:: What is needed ::
Verbatim output of the lines below is required, with the images omitted.

:: Supplied records ::
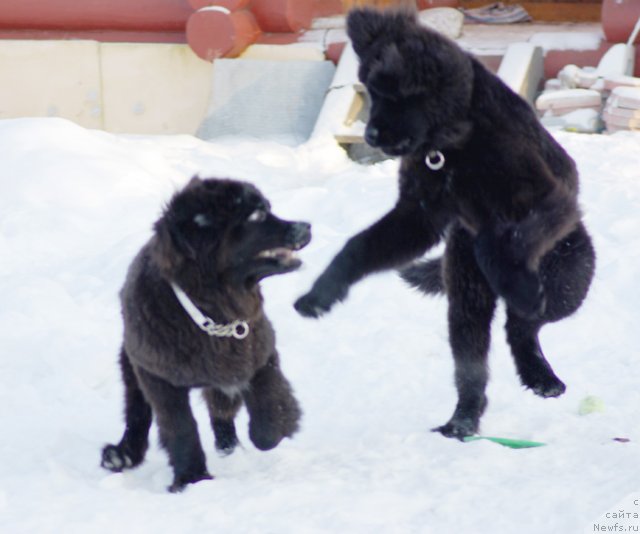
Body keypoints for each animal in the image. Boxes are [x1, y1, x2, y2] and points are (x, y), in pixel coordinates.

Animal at [103, 177, 312, 494]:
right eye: (256, 216)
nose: (307, 226)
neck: (209, 311)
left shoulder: (259, 354)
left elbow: (267, 410)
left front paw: (277, 429)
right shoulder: (157, 376)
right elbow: (180, 427)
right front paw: (191, 478)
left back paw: (228, 447)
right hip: (132, 363)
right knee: (136, 411)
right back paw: (122, 454)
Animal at [296, 10, 596, 442]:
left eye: (395, 97)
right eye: (371, 92)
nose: (369, 134)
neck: (453, 144)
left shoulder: (545, 196)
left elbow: (503, 238)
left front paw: (513, 276)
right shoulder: (416, 216)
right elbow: (357, 247)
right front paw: (322, 293)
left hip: (566, 286)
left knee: (522, 325)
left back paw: (539, 373)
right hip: (466, 301)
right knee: (480, 359)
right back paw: (464, 420)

:: Your solution ::
Body keypoints for each animal in the image. Boxes are [x1, y1, x2, y2] and points are (x, y), in pixel coordinates.

Animal at [103, 177, 312, 494]:
right eye: (256, 216)
nose: (307, 226)
neck: (209, 311)
left shoulder: (259, 354)
left elbow: (267, 410)
left front paw: (277, 429)
right shoulder: (157, 376)
right elbow: (180, 427)
right front paw: (191, 478)
left back paw: (228, 447)
right hip: (132, 363)
right knee: (136, 411)
right back paw: (122, 454)
Animal at [296, 10, 596, 442]:
left eye: (395, 97)
right eye: (371, 92)
nose: (369, 134)
neck: (453, 144)
left shoulder: (545, 196)
left elbow: (503, 238)
left front paw: (513, 276)
right shoulder: (416, 216)
right elbow: (357, 247)
right front paw: (322, 293)
left hip: (566, 286)
left knee: (522, 325)
left back paw: (539, 373)
right hip: (466, 301)
right knee: (480, 359)
right back paw: (464, 420)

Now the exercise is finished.